The transaction volume in the Dutch residential investment market reached €5.4 billion by the end of the third quarter of 2025, representing a 26% increase compared to the same period last year. The strongest growth was recorded in existing rental housing: €3.0 billion was invested in this segment, up from €1.8 billion in the same period of 2024. A notable development is the growing share of student housing, now accounting for 18% of total investments. While the increased investor interest in existing rental housing is a positive sign, it also raises concerns for the wider rental market. A significant portion of the 13,000 existing rental homes sold is likely to be converted to owner-occupied units, thereby reducing the rental housing stock. Institutional investors and housing associations invested €2.3 billion in new-build housing up to the third quarter, a modest increase of 5%. This represents around 8,300 new rental homes — insufficient to offset the expected loss from sales to the owner-occupied sector. To make new-build development more attractive to both domestic and international investors, more targeted policy measures are urgently needed.

Investments in new-build up only 5%
Up to the third quarter of 2025, €2.3 billion was invested in new-build rental housing, compared to €2.2 billion in the same period last year — an increase of 5%. However, due to rising construction costs, this growth translates into fewer homes being delivered than in 2024. Dutch institutional investors (55%) and housing associations (34%) accounted for the majority of these investments, while only 4% came from foreign investors. Despite several government initiatives to stimulate investment in new-build rental housing — including the upcoming reduction of transfer tax, the minister’s visit to the EXPO Real in Munich, and ongoing consultations between the Ministry of the Interior and market stakeholders — these efforts have so far proven insufficient to expand the rental housing stock. Moreover, national political party programmes show little focus on improving the investment climate, even though substantial capital will be needed to bridge the gap between ambition and realisation.

Outlook for Q4: total transaction volume expected to reach €8.5 billion in 2025
Based on an analysis of residential development projects and portfolios currently on the market, Capital Value expects the total transaction volume in 2025 to rise to approximately €8.5 billion. The investment volume in new-build housing is forecast to increase by €1.5 billion (equivalent to around 4,200 homes), while investments in existing rental housing are expected to grow by a further €1.6 billion. Even if the anticipated transactions are completed, the difference between new additions and sales of existing rental homes will likely lead to a net decline in the rental housing stock — as more homes are converted to owner-occupied use than are being newly built.

 

Strong growth in student housing investments
A key trend in 2025 is the sharp increase in investor interest in student housing. In the first three quarters of the year, the transaction volume in this segment reached €595 million — a striking contrast with €33 million in the same period of 2024. The majority of these transactions (92%) concerned existing student housing assets. The supply of recently completed complexes entering the market has risen significantly in 2025, attracting considerable investor attention.

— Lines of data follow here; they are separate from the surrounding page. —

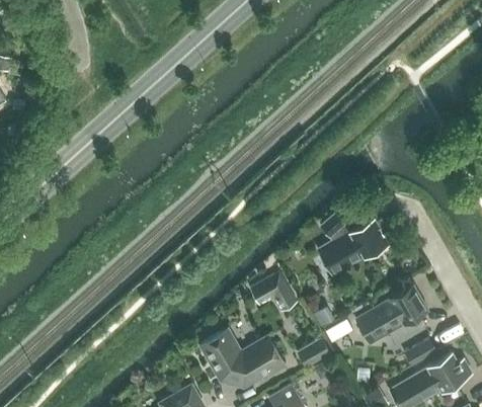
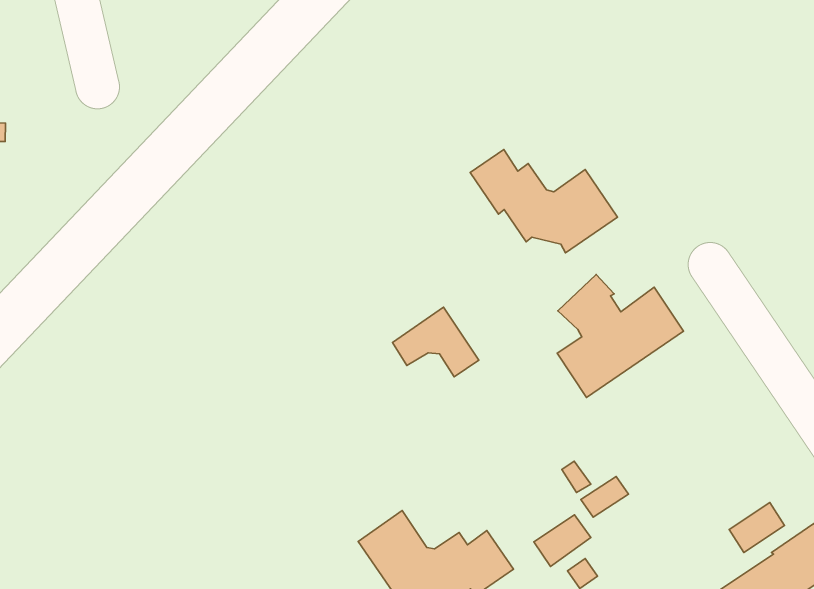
building: none -> [470,149,617,253]
building: [250,271,297,310] -> [392,307,479,377]
building: [355,284,427,343] -> none

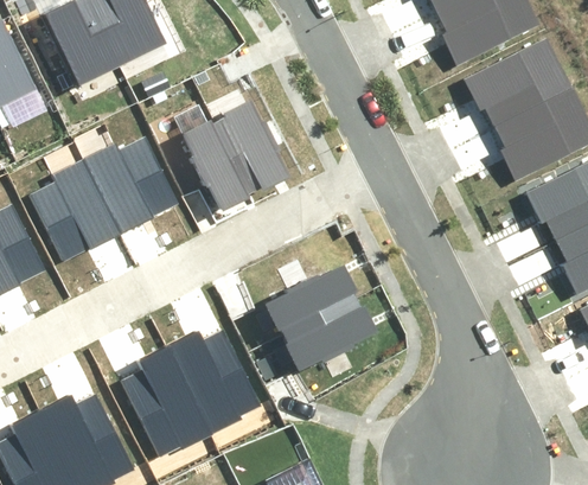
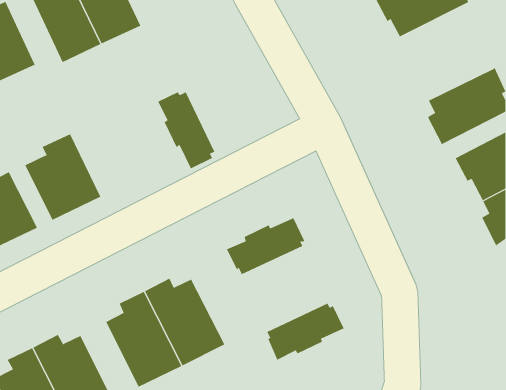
building: [466,36,571,128] -> none
building: [217,100,285,190] -> none
building: [83,146,178,240] -> none
building: [281,296,371,363] -> [267,303,344,360]

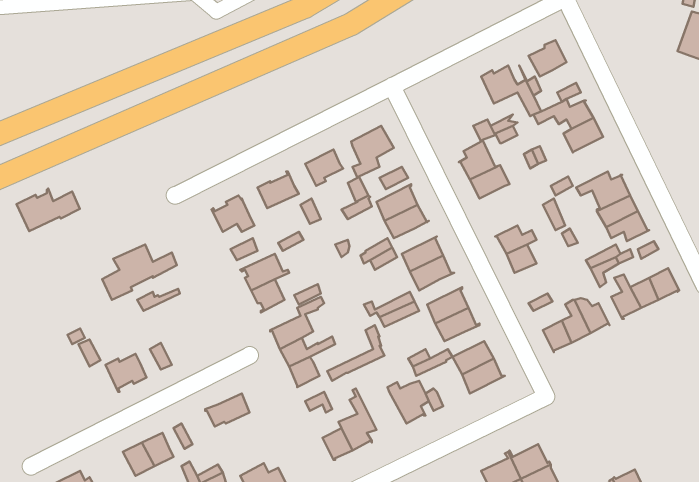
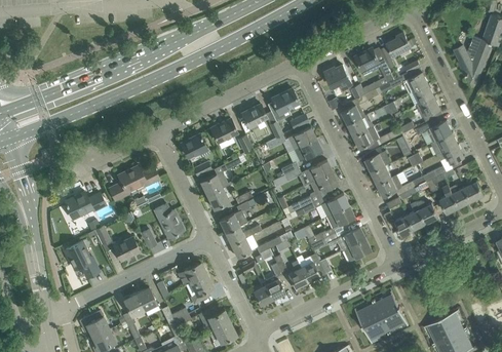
building: none -> [455,37,491,81]
building: none -> [324,65,352,90]
building: none -> [416,95,440,122]
building: none -> [354,127,401,149]
building: [17,188,80,231] -> [64,191,105,219]
building: none -> [377,174,420,196]
building: none -> [154,204,184,237]
building: none -> [65,242,99,277]
building: none -> [269,247,307,288]
building: none -> [190,274,213,304]

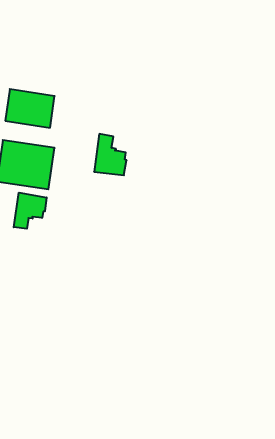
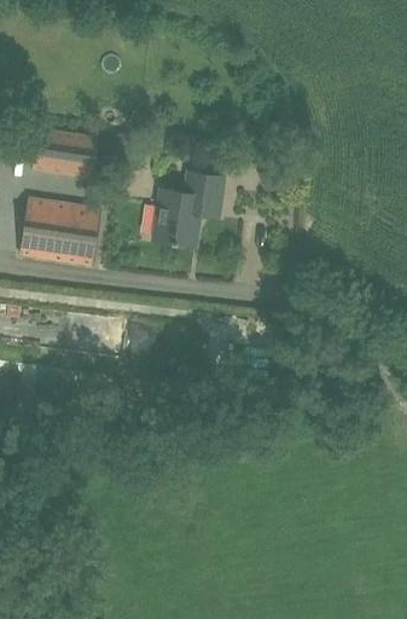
building: none -> [179,170,225,215]
building: [14,193,47,229] -> none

Thijs Konijnendijk, director Research & Data Intelligence bij Capital Value: “Investment activity in new-build housing is under close scrutiny in The Hague, yet current efforts have not led to higher investment levels from domestic or foreigninternational investors. To maintain or expand the rental housing stock, stronger incentive measures are essential. Fiscal measures such as a further reduction in transfer tax and a revision of tax regulations for housing associations and (international) investors are both urgent and necessary. These topics should be key priorities in the upcoming coalition negotiations to prevent further contraction of the rental housing supply.”